§ **To-do item**
Strip out all images, then restate the data verbatim.

##### Listed records

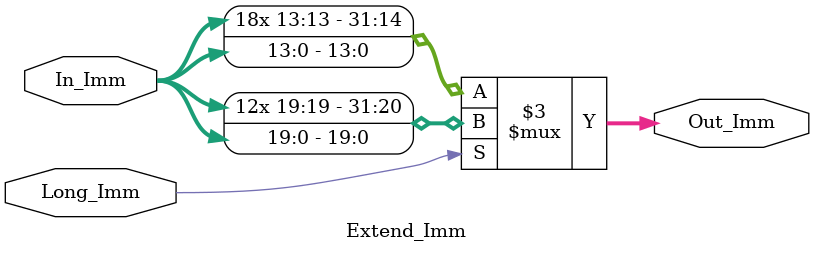
<source format=v>
module Extend_Imm (
	input signed [19:0] In_Imm,
	input Long_Imm,
	output reg signed [31:0] Out_Imm
);

//Range = [-524288, 524287]

always @ (In_Imm or Long_Imm)
begin
	if (Long_Imm)
	begin
		Out_Imm <= {{12{In_Imm[19]}},In_Imm};
	end else
	begin
		Out_Imm <= {{18{In_Imm[13]}},In_Imm[13:0]};
	end
end

endmodule
</source>
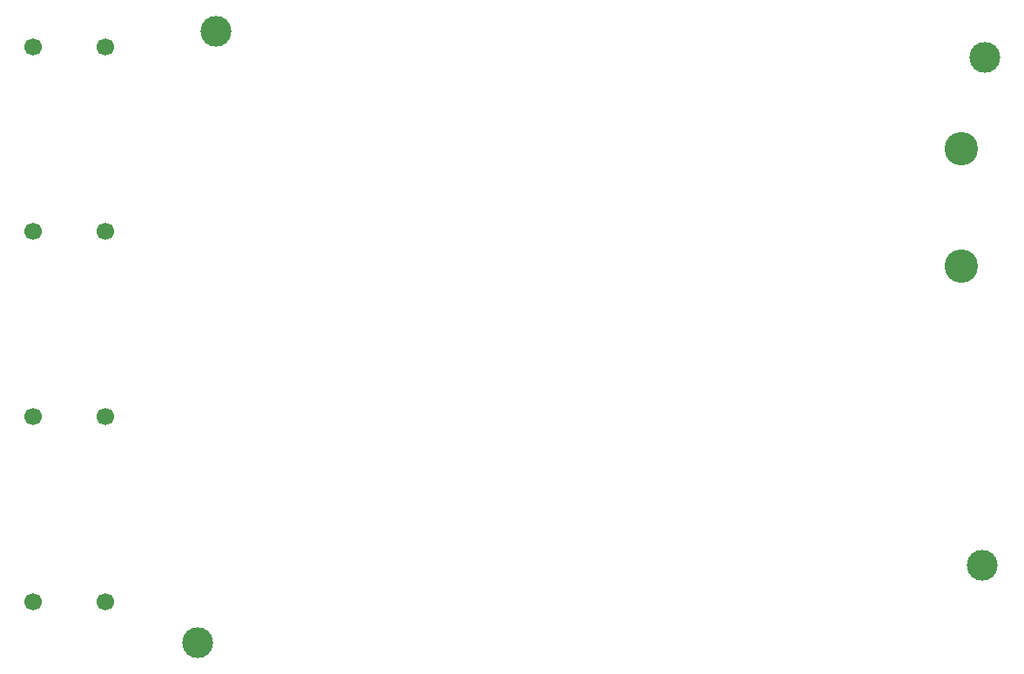
<source format=gbr>
%TF.GenerationSoftware,KiCad,Pcbnew,(6.0.9)*%
%TF.CreationDate,2022-11-15T16:18:34-06:00*%
%TF.ProjectId,IR2IP,49523249-502e-46b6-9963-61645f706362,rev?*%
%TF.SameCoordinates,PX55fe290PY8062360*%
%TF.FileFunction,NonPlated,1,4,NPTH,Drill*%
%TF.FilePolarity,Positive*%
%FSLAX46Y46*%
G04 Gerber Fmt 4.6, Leading zero omitted, Abs format (unit mm)*
G04 Created by KiCad (PCBNEW (6.0.9)) date 2022-11-15 16:18:34*
%MOMM*%
%LPD*%
G01*
G04 APERTURE LIST*
%TA.AperFunction,ComponentDrill*%
%ADD10C,1.700000*%
%TD*%
%TA.AperFunction,ComponentDrill*%
%ADD11C,3.000000*%
%TD*%
%TA.AperFunction,ComponentDrill*%
%ADD12C,3.250000*%
%TD*%
G04 APERTURE END LIST*
D10*
%TO.C,J3*%
X3500000Y62000000D03*
%TO.C,J4*%
X3500000Y44000000D03*
%TO.C,J5*%
X3500000Y26000000D03*
%TO.C,J6*%
X3500000Y8000000D03*
%TO.C,J3*%
X10500000Y62000000D03*
%TO.C,J4*%
X10500000Y44000000D03*
%TO.C,J5*%
X10500000Y26000000D03*
%TO.C,J6*%
X10500000Y8000000D03*
D11*
%TO.C,REF\u002A\u002A*%
X19500000Y4000000D03*
X21250000Y63500000D03*
X95750000Y11500000D03*
X96000000Y61000000D03*
D12*
%TO.C,J1*%
X93720000Y52045000D03*
X93720000Y40615000D03*
M02*

</source>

##########

§ **Reply to the exercise**
<source format=v>
module Extend_Imm (
	input signed [19:0] In_Imm,
	input Long_Imm,
	output reg signed [31:0] Out_Imm
);

//Range = [-524288, 524287]

always @ (In_Imm or Long_Imm)
begin
	if (Long_Imm)
	begin
		Out_Imm <= {{12{In_Imm[19]}},In_Imm};
	end else
	begin
		Out_Imm <= {{18{In_Imm[13]}},In_Imm[13:0]};
	end
end

endmodule
</source>
<source format=gbr>
%TF.GenerationSoftware,KiCad,Pcbnew,(6.0.9)*%
%TF.CreationDate,2022-11-15T16:18:34-06:00*%
%TF.ProjectId,IR2IP,49523249-502e-46b6-9963-61645f706362,rev?*%
%TF.SameCoordinates,PX55fe290PY8062360*%
%TF.FileFunction,NonPlated,1,4,NPTH,Drill*%
%TF.FilePolarity,Positive*%
%FSLAX46Y46*%
G04 Gerber Fmt 4.6, Leading zero omitted, Abs format (unit mm)*
G04 Created by KiCad (PCBNEW (6.0.9)) date 2022-11-15 16:18:34*
%MOMM*%
%LPD*%
G01*
G04 APERTURE LIST*
%TA.AperFunction,ComponentDrill*%
%ADD10C,1.700000*%
%TD*%
%TA.AperFunction,ComponentDrill*%
%ADD11C,3.000000*%
%TD*%
%TA.AperFunction,ComponentDrill*%
%ADD12C,3.250000*%
%TD*%
G04 APERTURE END LIST*
D10*
%TO.C,J3*%
X3500000Y62000000D03*
%TO.C,J4*%
X3500000Y44000000D03*
%TO.C,J5*%
X3500000Y26000000D03*
%TO.C,J6*%
X3500000Y8000000D03*
%TO.C,J3*%
X10500000Y62000000D03*
%TO.C,J4*%
X10500000Y44000000D03*
%TO.C,J5*%
X10500000Y26000000D03*
%TO.C,J6*%
X10500000Y8000000D03*
D11*
%TO.C,REF\u002A\u002A*%
X19500000Y4000000D03*
X21250000Y63500000D03*
X95750000Y11500000D03*
X96000000Y61000000D03*
D12*
%TO.C,J1*%
X93720000Y52045000D03*
X93720000Y40615000D03*
M02*

</source>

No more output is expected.